**Task instructions:**
Apart from the pictures, please restate every entry below exactly.

Data records Block Start

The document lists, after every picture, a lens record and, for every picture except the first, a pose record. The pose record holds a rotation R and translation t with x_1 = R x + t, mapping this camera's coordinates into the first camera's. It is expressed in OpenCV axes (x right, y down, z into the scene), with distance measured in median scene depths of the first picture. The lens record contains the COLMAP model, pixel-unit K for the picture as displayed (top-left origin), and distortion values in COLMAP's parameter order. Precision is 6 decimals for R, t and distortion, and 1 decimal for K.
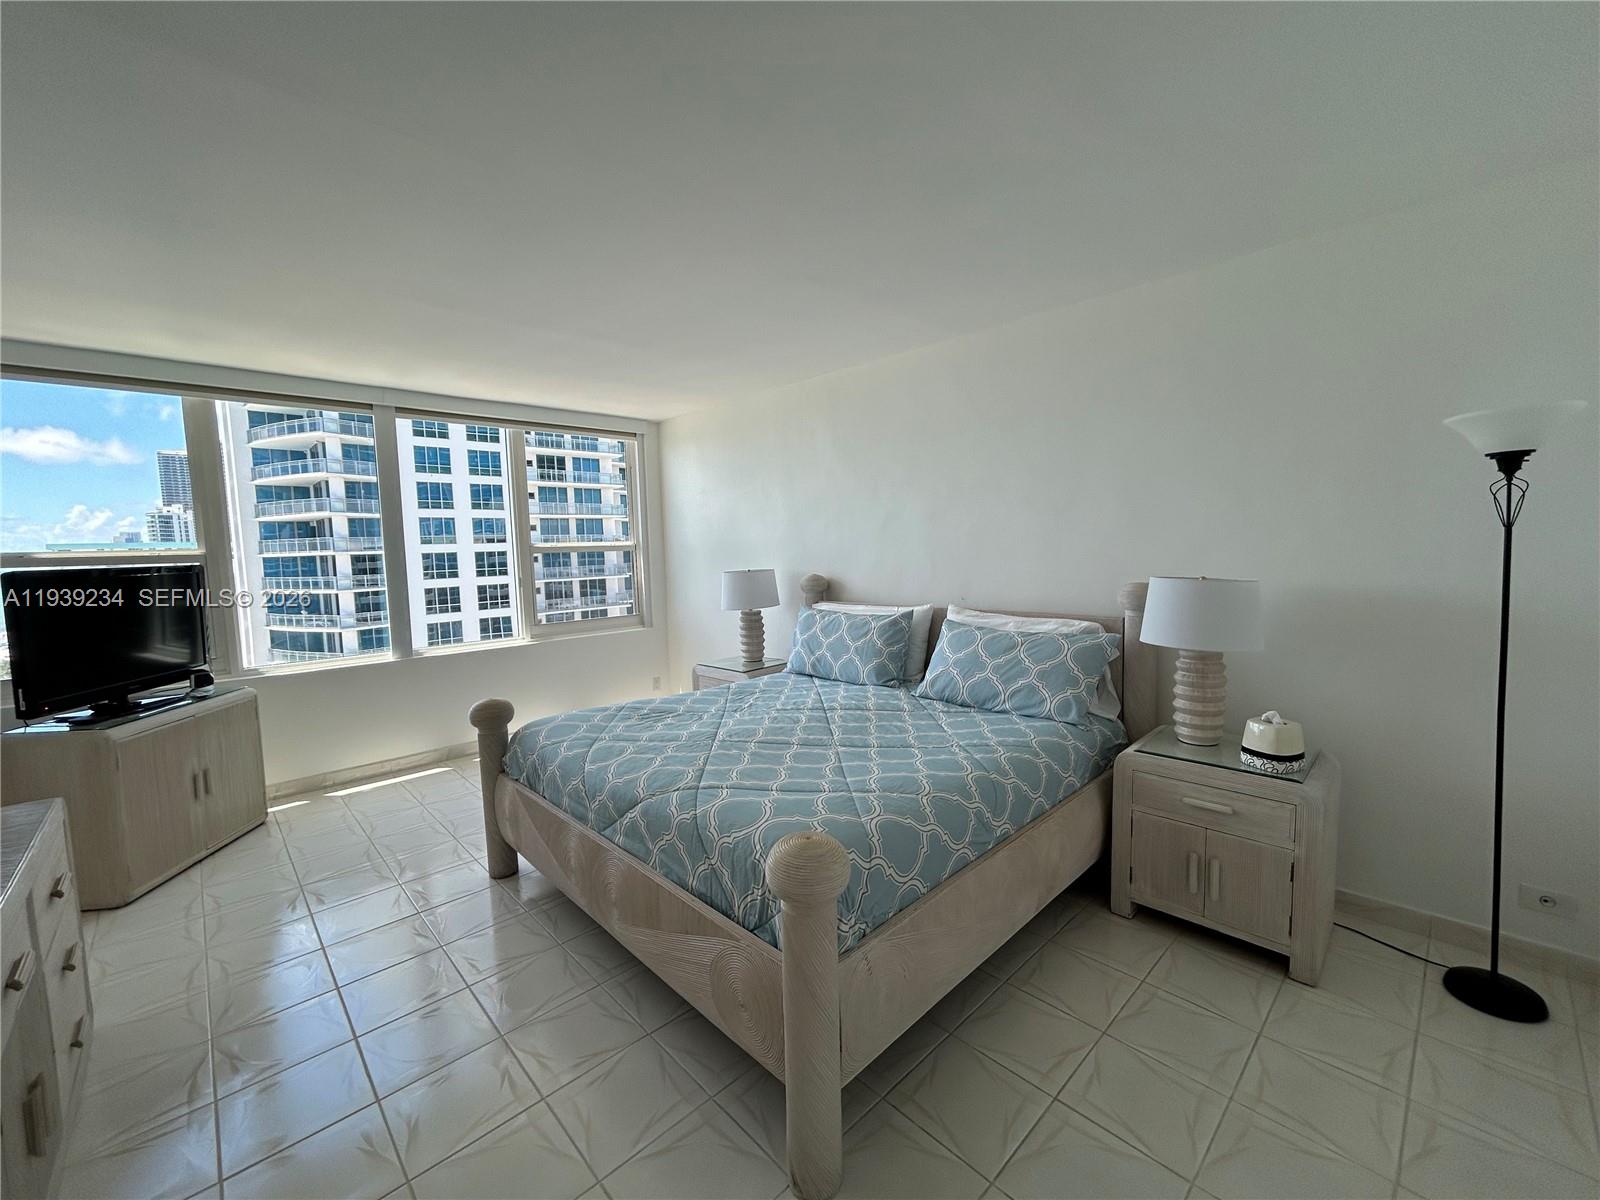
lens RADIAL K [[648.5, 0, 800.3], [0, 648.5, 605.2], [0, 0, 1]] dist [-0.002002, 0.002962]
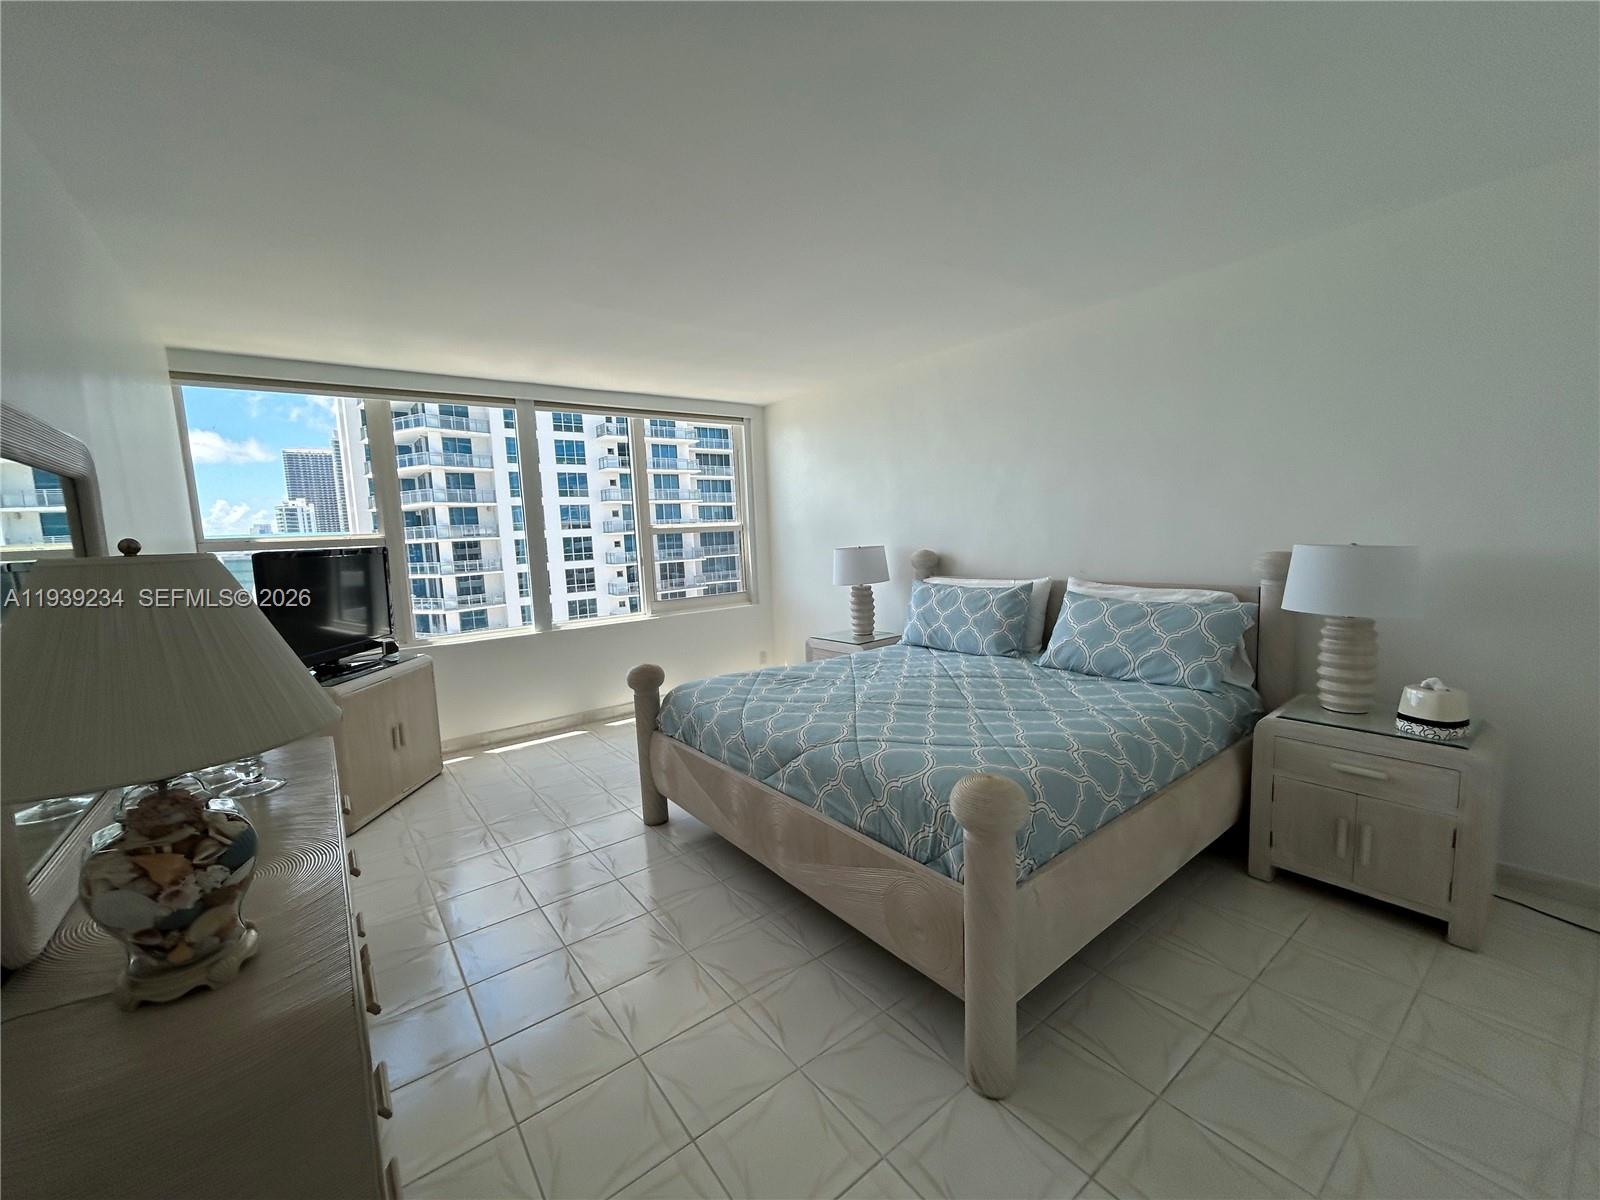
lens RADIAL K [[648.5, 0, 800.3], [0, 648.5, 605.2], [0, 0, 1]] dist [-0.002002, 0.002962]
pose [[0.993988, -0.002376, -0.109465, -0.095793], [0.005375, 0.999618, 0.027108, 0.016757], [0.109358, -0.027533, 0.993621, -0.066958]]
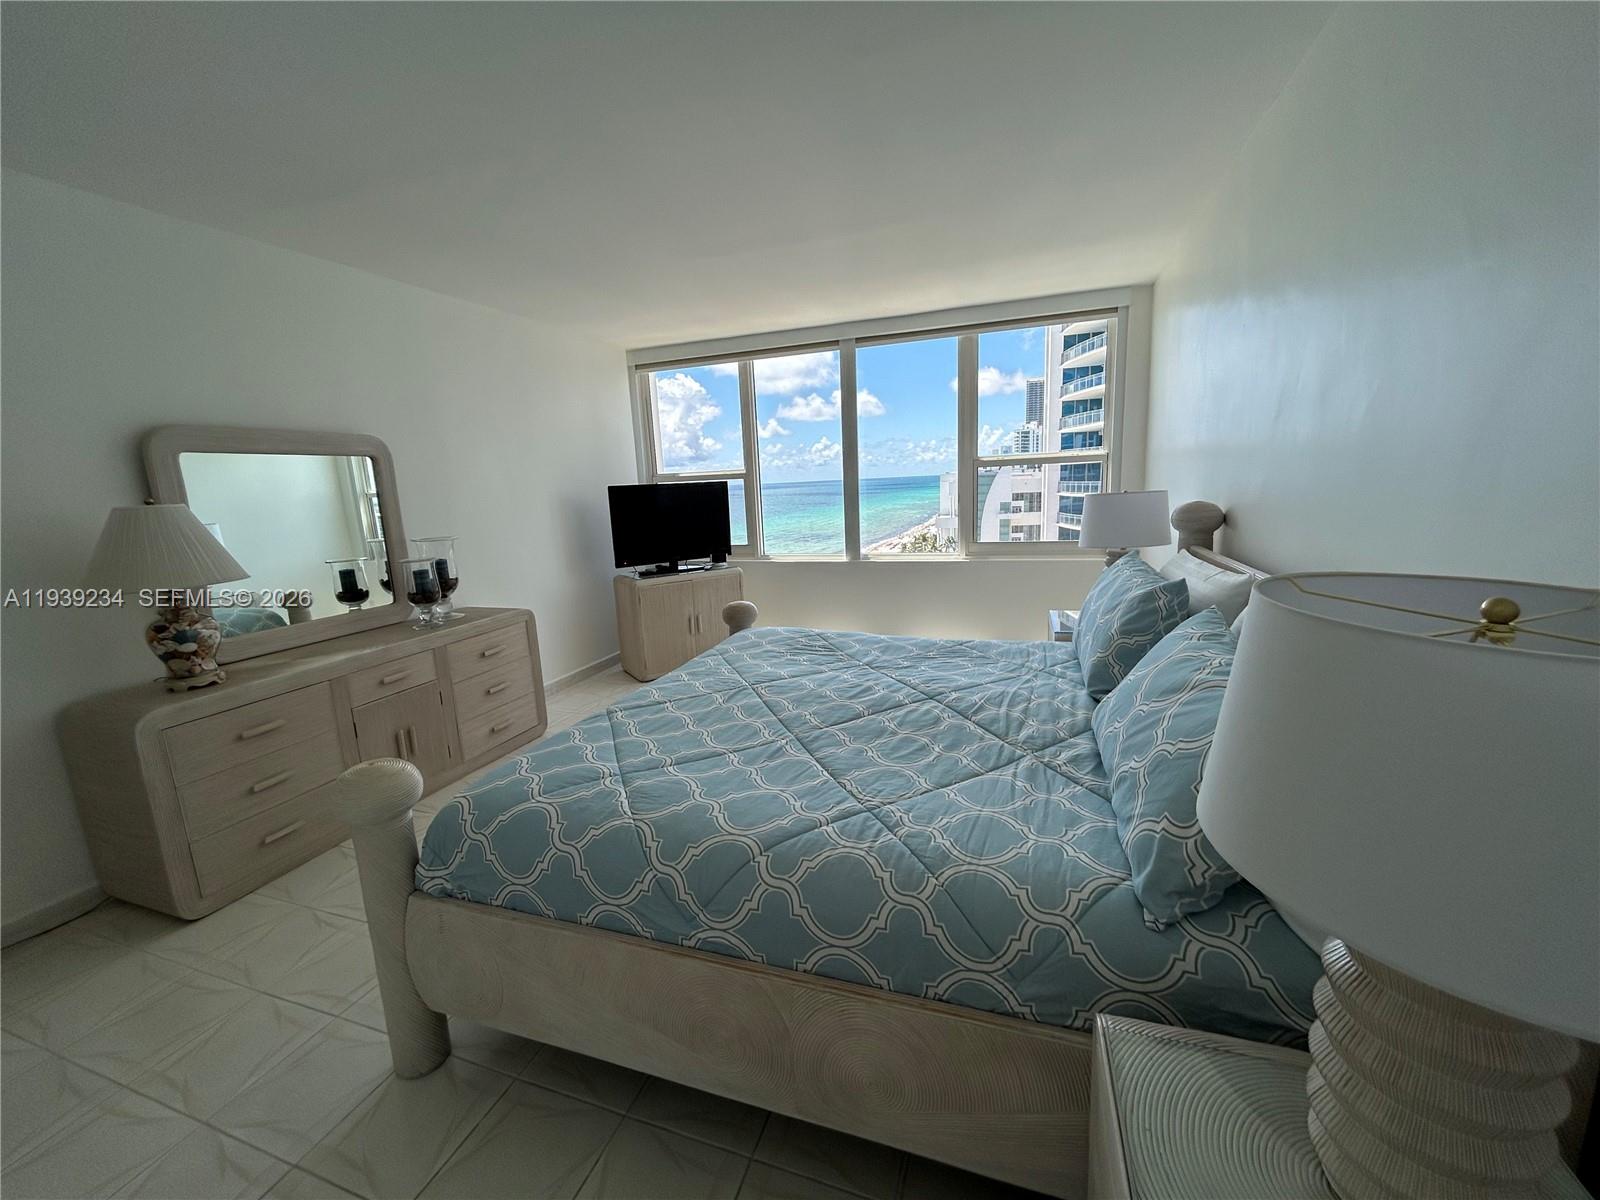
lens RADIAL K [[648.5, 0, 800.3], [0, 648.5, 605.2], [0, 0, 1]] dist [-0.002002, 0.002962]
pose [[0.449386, 0.178026, -0.875419, 0.619562], [-0.049796, 0.983411, 0.174425, -0.060615], [0.891949, -0.034792, 0.450796, 0.589559]]
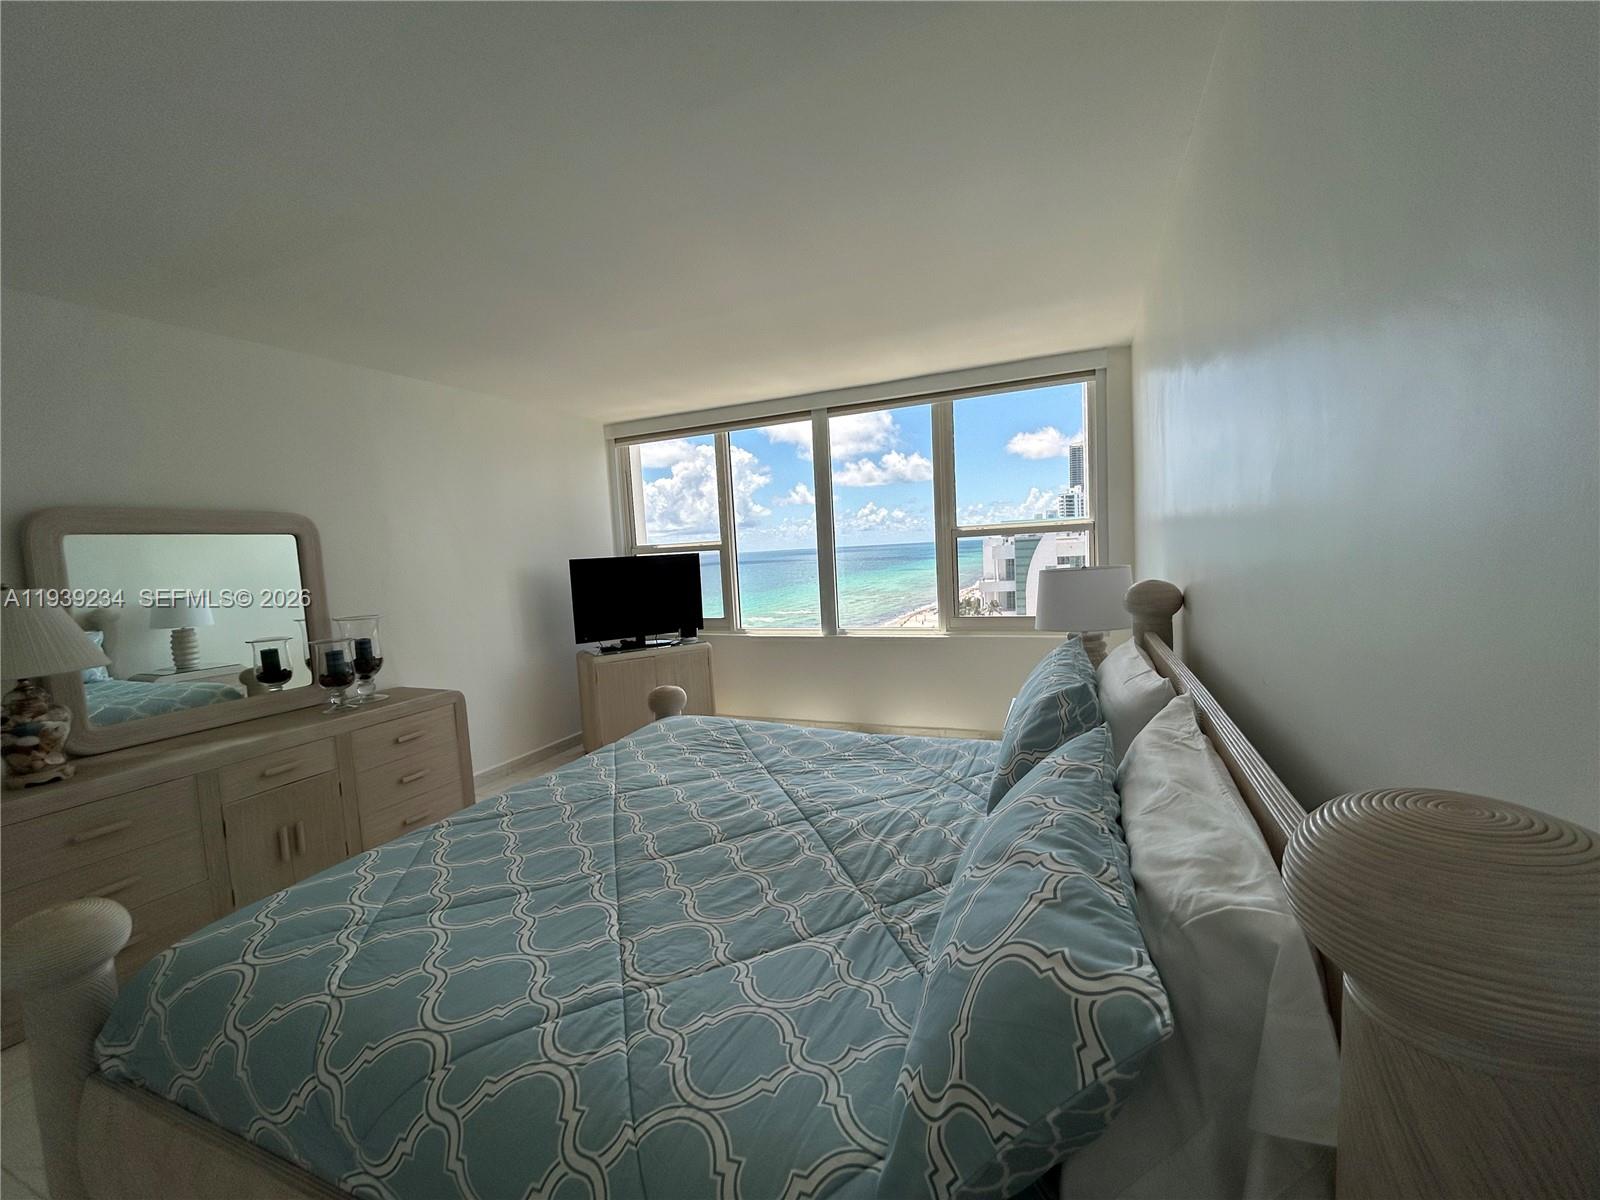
lens RADIAL K [[648.5, 0, 800.3], [0, 648.5, 605.2], [0, 0, 1]] dist [-0.002002, 0.002962]
pose [[0.388103, 0.090706, -0.917142, 0.606031], [-0.043809, 0.995836, 0.079950, -0.088086], [0.920574, 0.009150, 0.390460, 0.809550]]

Data records Block End

**Response to the task:**
The document lists, after every picture, a lens record and, for every picture except the first, a pose record. The pose record holds a rotation R and translation t with x_1 = R x + t, mapping this camera's coordinates into the first camera's. It is expressed in OpenCV axes (x right, y down, z into the scene), with distance measured in median scene depths of the first picture. The lens record contains the COLMAP model, pixel-unit K for the picture as displayed (top-left origin), and distortion values in COLMAP's parameter order. Precision is 6 decimals for R, t and distortion, and 1 decimal for K.
lens RADIAL K [[648.5, 0, 800.3], [0, 648.5, 605.2], [0, 0, 1]] dist [-0.002002, 0.002962]
lens RADIAL K [[648.5, 0, 800.3], [0, 648.5, 605.2], [0, 0, 1]] dist [-0.002002, 0.002962]
pose [[0.993988, -0.002376, -0.109465, -0.095793], [0.005375, 0.999618, 0.027108, 0.016757], [0.109358, -0.027533, 0.993621, -0.066958]]
lens RADIAL K [[648.5, 0, 800.3], [0, 648.5, 605.2], [0, 0, 1]] dist [-0.002002, 0.002962]
pose [[0.449386, 0.178026, -0.875419, 0.619562], [-0.049796, 0.983411, 0.174425, -0.060615], [0.891949, -0.034792, 0.450796, 0.589559]]
lens RADIAL K [[648.5, 0, 800.3], [0, 648.5, 605.2], [0, 0, 1]] dist [-0.002002, 0.002962]
pose [[0.388103, 0.090706, -0.917142, 0.606031], [-0.043809, 0.995836, 0.079950, -0.088086], [0.920574, 0.009150, 0.390460, 0.809550]]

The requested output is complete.